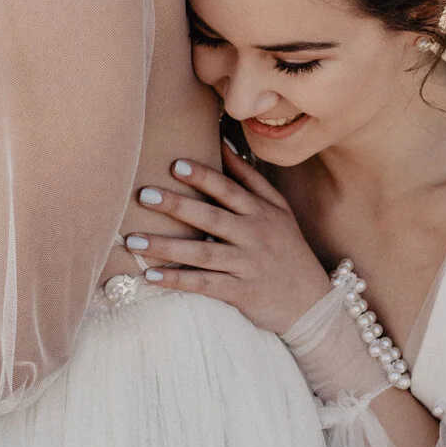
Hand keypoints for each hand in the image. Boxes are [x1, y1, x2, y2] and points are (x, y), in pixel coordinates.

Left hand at [125, 144, 330, 334]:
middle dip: (177, 205)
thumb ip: (250, 179)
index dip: (203, 176)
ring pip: (203, 253)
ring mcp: (248, 265)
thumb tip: (223, 144)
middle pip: (212, 217)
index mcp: (262, 212)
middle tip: (143, 195)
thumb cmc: (287, 249)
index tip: (174, 164)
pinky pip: (205, 285)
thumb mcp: (278, 210)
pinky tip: (151, 276)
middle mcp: (255, 235)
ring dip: (166, 247)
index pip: (229, 189)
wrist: (311, 302)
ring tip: (133, 241)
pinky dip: (178, 280)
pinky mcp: (242, 292)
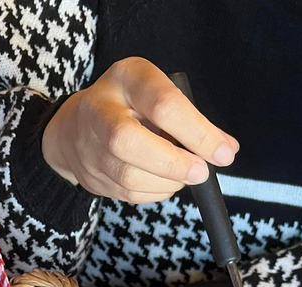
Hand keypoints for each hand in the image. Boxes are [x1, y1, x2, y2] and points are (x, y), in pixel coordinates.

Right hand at [42, 57, 238, 203]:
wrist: (76, 127)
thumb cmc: (131, 106)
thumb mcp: (159, 93)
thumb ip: (192, 118)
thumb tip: (226, 149)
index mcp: (126, 78)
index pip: (163, 104)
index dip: (198, 133)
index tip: (223, 153)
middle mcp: (99, 109)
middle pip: (128, 141)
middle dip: (173, 163)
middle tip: (201, 173)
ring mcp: (89, 145)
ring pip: (128, 175)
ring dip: (167, 182)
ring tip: (185, 175)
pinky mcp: (91, 176)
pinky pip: (129, 194)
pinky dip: (156, 192)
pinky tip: (164, 182)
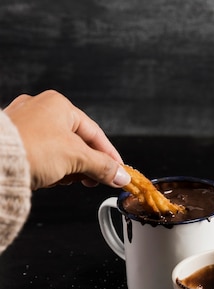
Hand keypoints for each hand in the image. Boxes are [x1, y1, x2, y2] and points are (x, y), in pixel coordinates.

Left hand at [4, 90, 130, 189]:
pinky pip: (42, 156)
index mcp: (59, 104)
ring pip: (60, 150)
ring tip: (66, 179)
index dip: (110, 156)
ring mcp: (25, 125)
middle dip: (87, 165)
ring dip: (68, 169)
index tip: (118, 172)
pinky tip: (49, 178)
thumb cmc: (29, 149)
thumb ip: (103, 166)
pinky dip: (50, 168)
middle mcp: (40, 109)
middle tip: (94, 180)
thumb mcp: (77, 158)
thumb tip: (120, 175)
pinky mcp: (14, 142)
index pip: (95, 133)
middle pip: (78, 143)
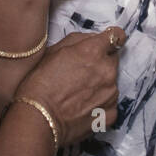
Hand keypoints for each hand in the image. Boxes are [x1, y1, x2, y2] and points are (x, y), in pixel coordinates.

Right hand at [14, 28, 123, 145]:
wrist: (38, 119)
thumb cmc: (39, 86)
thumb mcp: (52, 51)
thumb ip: (77, 40)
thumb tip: (91, 39)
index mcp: (93, 51)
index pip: (117, 36)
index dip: (111, 39)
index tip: (107, 44)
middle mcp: (107, 70)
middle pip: (112, 60)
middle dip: (100, 64)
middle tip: (80, 74)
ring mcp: (111, 93)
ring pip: (111, 83)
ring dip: (99, 85)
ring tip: (77, 93)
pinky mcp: (110, 113)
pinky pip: (109, 103)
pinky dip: (99, 104)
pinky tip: (82, 107)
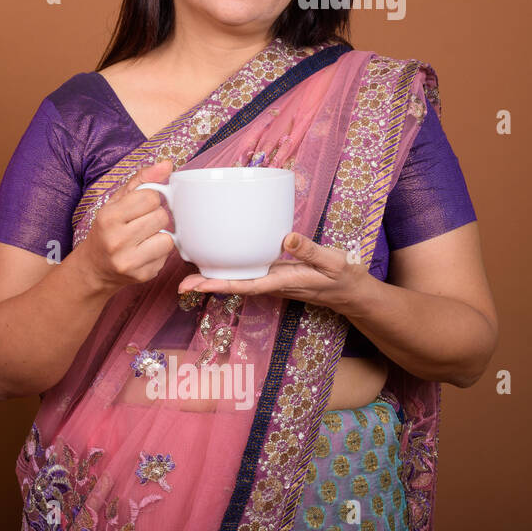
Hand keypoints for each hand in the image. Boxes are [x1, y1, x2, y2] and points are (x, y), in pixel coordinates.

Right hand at [77, 160, 176, 292]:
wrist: (95, 268)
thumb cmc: (107, 230)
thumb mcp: (116, 202)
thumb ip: (141, 180)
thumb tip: (167, 164)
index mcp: (108, 217)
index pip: (150, 197)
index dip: (150, 199)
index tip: (140, 206)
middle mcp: (116, 240)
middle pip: (161, 217)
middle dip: (156, 217)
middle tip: (142, 223)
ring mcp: (129, 261)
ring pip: (167, 238)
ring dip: (160, 236)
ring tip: (144, 238)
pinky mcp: (143, 275)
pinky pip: (166, 257)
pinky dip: (159, 252)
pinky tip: (144, 252)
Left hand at [176, 232, 370, 312]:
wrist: (352, 292)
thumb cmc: (343, 278)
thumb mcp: (332, 262)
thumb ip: (310, 251)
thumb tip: (285, 238)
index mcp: (282, 281)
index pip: (245, 284)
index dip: (220, 285)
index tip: (197, 285)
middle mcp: (271, 282)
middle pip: (234, 284)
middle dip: (207, 285)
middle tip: (180, 284)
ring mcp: (271, 279)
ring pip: (237, 279)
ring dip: (214, 278)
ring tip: (188, 275)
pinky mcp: (274, 273)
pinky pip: (247, 272)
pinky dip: (229, 268)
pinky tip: (216, 261)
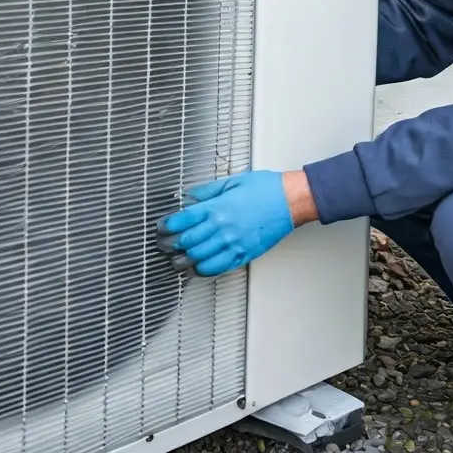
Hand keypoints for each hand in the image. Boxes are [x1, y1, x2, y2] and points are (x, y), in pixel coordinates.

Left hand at [154, 170, 311, 276]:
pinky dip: (204, 271)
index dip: (167, 226)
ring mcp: (233, 243)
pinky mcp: (244, 254)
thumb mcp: (232, 181)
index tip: (162, 227)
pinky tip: (198, 268)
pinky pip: (219, 268)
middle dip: (171, 245)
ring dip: (185, 262)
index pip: (182, 221)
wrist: (291, 201)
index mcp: (217, 208)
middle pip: (187, 243)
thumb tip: (189, 196)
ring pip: (200, 260)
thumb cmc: (266, 189)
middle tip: (165, 245)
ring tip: (177, 260)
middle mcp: (223, 228)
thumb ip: (208, 190)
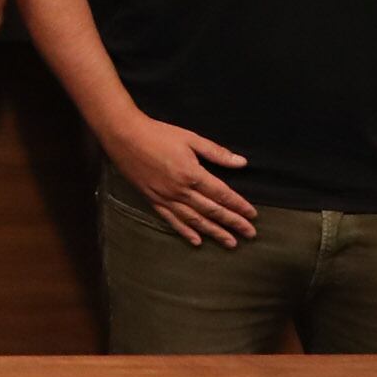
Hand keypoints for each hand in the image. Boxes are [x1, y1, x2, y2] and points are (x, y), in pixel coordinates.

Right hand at [103, 113, 255, 245]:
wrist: (124, 135)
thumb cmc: (158, 134)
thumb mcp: (190, 138)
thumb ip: (216, 153)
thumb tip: (242, 163)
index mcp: (192, 174)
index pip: (222, 194)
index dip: (239, 205)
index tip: (253, 215)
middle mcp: (180, 190)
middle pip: (212, 210)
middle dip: (233, 223)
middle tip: (250, 234)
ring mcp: (165, 197)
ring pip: (194, 220)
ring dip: (214, 232)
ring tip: (230, 242)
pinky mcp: (152, 200)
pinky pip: (171, 220)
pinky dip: (185, 231)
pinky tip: (197, 241)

----

WHAT IS EXPECTED: The entire listing above, word for word and without pictures, is what should be output.

EXERCISE ANSWER:
Hand keypoints for each hand in the image. Boxes are [x1, y1, x2, y2] and points are (x, y), in pixel coordinates.

Left hand at [125, 144, 330, 334]:
middle dip: (177, 205)
thumb ip: (250, 179)
index dip: (203, 176)
ring pip: (203, 253)
ring mcp: (248, 265)
thumb tip: (223, 144)
middle pip: (212, 217)
index mcp: (262, 212)
middle tip: (143, 195)
thumb cmc: (287, 249)
index tip: (174, 164)
pinky pip: (205, 285)
thumb mcp: (278, 210)
pinky tip: (151, 276)
middle mcp: (255, 235)
ring dip: (166, 247)
index pip: (229, 189)
wrist: (311, 302)
ring tip: (133, 241)
pinky dip: (178, 280)
pinky mcp: (242, 292)
Hand keypoints for each hand in the image. Boxes are [x1, y1, x2, y2] and points are (x, y), in pixel coordinates.

Right hand at [42, 57, 238, 203]:
wrist: (76, 127)
thumb cmc: (131, 106)
thumb mcp: (159, 93)
thumb ip: (192, 118)
thumb tip: (226, 149)
index mcp: (126, 78)
index pip: (163, 104)
index dip: (198, 133)
index tip: (223, 153)
middle mcp: (99, 109)
middle pip: (128, 141)
middle dip: (173, 163)
middle tip: (201, 173)
ring mcp: (89, 145)
ring pip: (128, 175)
ring dip: (167, 182)
ring tip: (185, 175)
pinky mcp: (91, 176)
pinky pip: (129, 194)
pinky dip: (156, 192)
pinky tip: (164, 182)
Hand keypoints for each hand in the image. Boxes are [x1, y1, x2, y2] and points are (x, y), in pixel coordinates.

Left hand at [4, 90, 130, 189]:
pinky pip: (42, 156)
index mcp: (59, 104)
ring pip: (60, 150)
ring tip: (66, 179)
index dip: (110, 156)
ring mcp: (25, 125)
middle dip: (87, 165)
ring dip: (68, 169)
index tip: (118, 172)
pinky tip: (49, 178)
thumb cmc: (29, 149)
thumb ip: (103, 166)
pinky dip: (50, 168)
middle mcp: (40, 109)
middle tip: (94, 180)
thumb mcp: (77, 158)
thumb tip: (120, 175)
pinky mcp: (14, 142)
index pip: (95, 133)
middle pip: (78, 143)
Hand keypoints for each hand in the image. Boxes are [x1, y1, x2, y2] and points are (x, y), in pixel coordinates.

Right hand at [14, 28, 123, 145]:
wrist: (38, 119)
thumb cmc: (39, 86)
thumb mcp: (52, 51)
thumb ip: (77, 40)
thumb tip: (91, 39)
index mcp: (93, 51)
index pip: (117, 36)
index dip: (111, 39)
index tip: (107, 44)
middle mcp: (107, 70)
middle pip: (112, 60)
middle dip: (100, 64)
middle tip: (80, 74)
ring mcp: (111, 93)
ring pip: (111, 83)
ring dip: (99, 85)
ring tip: (77, 93)
pinky mcp: (110, 113)
pinky pip: (109, 103)
pinky dip: (99, 104)
pinky tip: (82, 107)
Hand keypoints for each hand in the image. Boxes are [x1, y1, x2, y2] and points are (x, y), in pixel coordinates.

Right hand at [77, 160, 176, 292]:
wrist: (95, 268)
thumb cmc: (107, 230)
thumb mcp: (116, 202)
thumb ip: (141, 180)
thumb tip: (167, 164)
index mcp: (108, 217)
index pip: (150, 197)
index dip: (150, 199)
index tip: (140, 206)
middle mcp: (116, 240)
middle pip: (161, 217)
middle dip: (156, 217)
middle tip: (142, 223)
ring mcp: (129, 261)
ring pip: (167, 238)
ring dip: (160, 236)
ring tip: (144, 238)
pinky mcp: (143, 275)
pinky pip: (166, 257)
pinky dip: (159, 252)
pinky tip: (144, 252)
Left hand at [176, 232, 370, 312]:
wrist: (352, 292)
thumb cmc: (343, 278)
thumb mcp: (332, 262)
thumb ip: (310, 251)
thumb tip: (285, 238)
index mcp: (282, 281)
index pip: (245, 284)
index dip: (220, 285)
index tip: (197, 285)
middle mcp: (271, 282)
middle pip: (234, 284)
middle dip: (207, 285)
middle tip: (180, 284)
ring mcp: (271, 279)
ring pip: (237, 279)
ring dip: (214, 278)
ring tip: (188, 275)
pinky mcp: (274, 273)
pinky pip: (247, 272)
pinky dip: (229, 268)
pinky tip: (216, 261)
Hand keypoints for each hand in the image. Boxes are [x1, y1, x2, y2] and points are (x, y), in pixel coordinates.

Left hand at [154, 170, 311, 276]:
pinky dip: (204, 271)
index dip: (167, 226)
ring mcp: (233, 243)
pinky mcp: (244, 254)
thumb mcp: (232, 181)
index tip: (162, 227)
pinky tip: (198, 268)
pinky pip: (219, 268)
middle dip: (171, 245)
ring dip: (185, 262)
index pip: (182, 221)
wrist: (291, 201)
index mcp: (217, 208)
middle pip: (187, 243)
thumb tip: (189, 196)
ring pip: (200, 260)
thumb cmc: (266, 189)
middle tip: (165, 245)
ring tip: (177, 260)
middle mcp: (223, 228)
thumb ip: (208, 190)
Hand keypoints for each hand in the image. Boxes are [x1, y1, x2, y2] and points are (x, y), in pixel coordinates.

Right hand at [103, 113, 255, 245]:
wrist: (124, 135)
thumb cmc: (158, 134)
thumb mcp: (190, 138)
thumb ip: (216, 153)
thumb tip: (242, 163)
index mcp: (192, 174)
index pip: (222, 194)
index dip: (239, 205)
index tip: (253, 215)
middle mcp: (180, 190)
middle pip: (212, 210)
middle dip: (233, 223)
middle tip: (250, 234)
ring mcp: (165, 197)
ring pip: (194, 220)
ring dip: (214, 232)
ring tip: (230, 242)
pinky mcp: (152, 200)
pinky pip: (171, 220)
pinky dip: (185, 231)
pinky tip: (197, 241)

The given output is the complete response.